Believing all the passengers dead, search efforts stopped after eight days. More than two months later Nando Parrado and Roberto Canessa managed to trek their way across the mountains and alert rescuers to the other 14 passengers who were still alive.
It is believed that poor visibility and pilot error were the cause of the crash.
9. TWA Flight 800 -1996
The Boeing 747 left JFK airport on July 17 with 230 people on board, heading to Paris. 12 minutes after takeoff, the plane exploded, killing all crew and passengers.
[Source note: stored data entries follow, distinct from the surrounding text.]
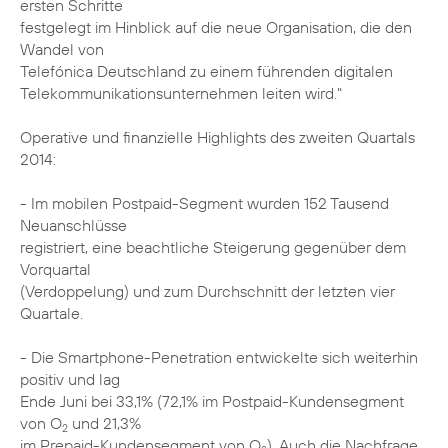
ersten Schritte
festgelegt im Hinblick auf die neue Organisation, die den
Wandel von
Telefónica Deutschland zu einem führenden digitalen
Telekommunikationsunternehmen leiten wird."
Operative und finanzielle Highlights des zweiten Quartals
2014:
- Im mobilen Postpaid-Segment wurden 152 Tausend
Neuanschlüsse
registriert, eine beachtliche Steigerung gegenüber dem
Vorquartal
(Verdoppelung) und zum Durchschnitt der letzten vier
Quartale.
- Die Smartphone-Penetration entwickelte sich weiterhin
positiv und lag
Ende Juni bei 33,1% (72,1% im Postpaid-Kundensegment
von O
und 21,3%
2
im Prepaid-Kundensegment von O
). Auch die Nachfrage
With speculation of a terrorist attack or government cover-up both the National Transportation Safety Board and the FBI investigated the crash. After four years it was determined that the probable cause of the crash was an explosion of flammable fuel or air in a fuel tank.
10. Air France 447 - 2009
On June 1, the Airbus A330-203 airliner left Brazil to travel to Paris carrying 228 passengers and crew. When the flight had failed to check in with air traffic control and there were several failed attempts to contact Flight 447, an aerial search began. It took five days for teams to find the wreckage.
It took three years for investigators to conclude that a range of factors, including technical failures and pilot inexperience.